If managers are at a crossroads, HR is standing at the centre of the intersection. SAP’s global research with 500 C-suite executives found that one of the strongest predictors of whether HR is seen as a strategic partner is whether the function itself has the skills to adopt AI.

“HR is in a prime position to transform itself using AI—and to lead the transformation of the broader workforce,” Dr Krauss said. But that leadership must start at home. “The C-suite needs to believe HR has the AI literacy to do this well,” she added.

This insight underpinned SAP’s recent Think Tank initiative, which brought together 14 senior HR leaders from around the world to explore how the function itself must evolve. Rather than focusing on future job titles, the group identified six archetypes that represent HR’s emerging identity in the age of AI.

Among them, Dr Krauss believes one stands out as particularly urgent. “If I had to choose, the Change Architect is the most valuable role for HR to prioritise right now,” she said. “A thoughtful and intentional approach to change is required so organisations and employees mutually benefit from what AI makes possible.”

The other archetypes—including Role Redesigners and Workforce Architects—exist to enable that transformation. Together, they point to an HR function that is far more proactive, data-literate, and deeply involved in shaping how work itself evolves.

Building AI literacy without losing trust

Central to all of this is AI literacy. SAP’s research consistently showed it is the single strongest predictor of employee attitudes towards AI and their willingness to adopt it. “We’re bullish on AI literacy,” Dr Krauss said. “Because as the technology evolves, we can’t anchor people to narrow technical skills.
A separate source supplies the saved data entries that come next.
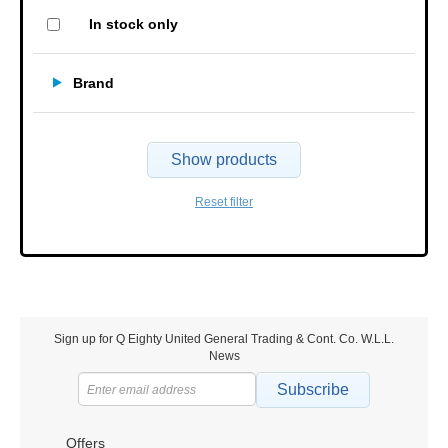
In stock only
Brand
Show products
Reset filter
Sign up for Q Eighty United General Trading & Cont. Co. W.L.L.
News
Subscribe
Offers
We need a foundational understanding of what AI is, what it isn’t, and how it should be used responsibly.”

That understanding also shaped how employees emotionally relate to AI. Notably, 40% of employees surveyed said they have already used AI for emotional support at work, and more than half of them felt more supported by AI than by their colleagues.

READ MORE: SAP Connect 2025: AI ushers in new era for work, putting HR at the centre of disruption

“For us, that’s as much a commentary on the state of work today as it is on AI’s capabilities,” Dr Krauss observed. “It tells us something important about disconnection and unmet needs in the workplace.”

Rather than framing AI as either a “teammate” or a “tool”, SAP’s research proposed a middle ground—a fit-for-purpose mental model that acknowledges AI’s growing presence without anthropomorphising it. “It’s new,” Dr Krauss said simply. “And we need to treat it that way.”

Choosing the harder, better future

Across all its future-of-work scenarios, SAP’s research resists the idea of a single inevitable outcome. “We don’t think there will be one future,” Dr Krauss said. “There will be multiple futures, shaped by the choices organisations make.”

The future that best serves both business performance and human wellbeing, however, is also the hardest to execute. It requires HR leaders to redesign work deliberately, rethink leadership pathways, and invest seriously in AI literacy—not just for employees, but for themselves.

As Dr Krauss put it, “HR’s responsibility is to identify the future that is mutually beneficial, and then work the organisation towards it.” In the age of AI, preserving the meaning of work may be HR’s most strategic mandate yet.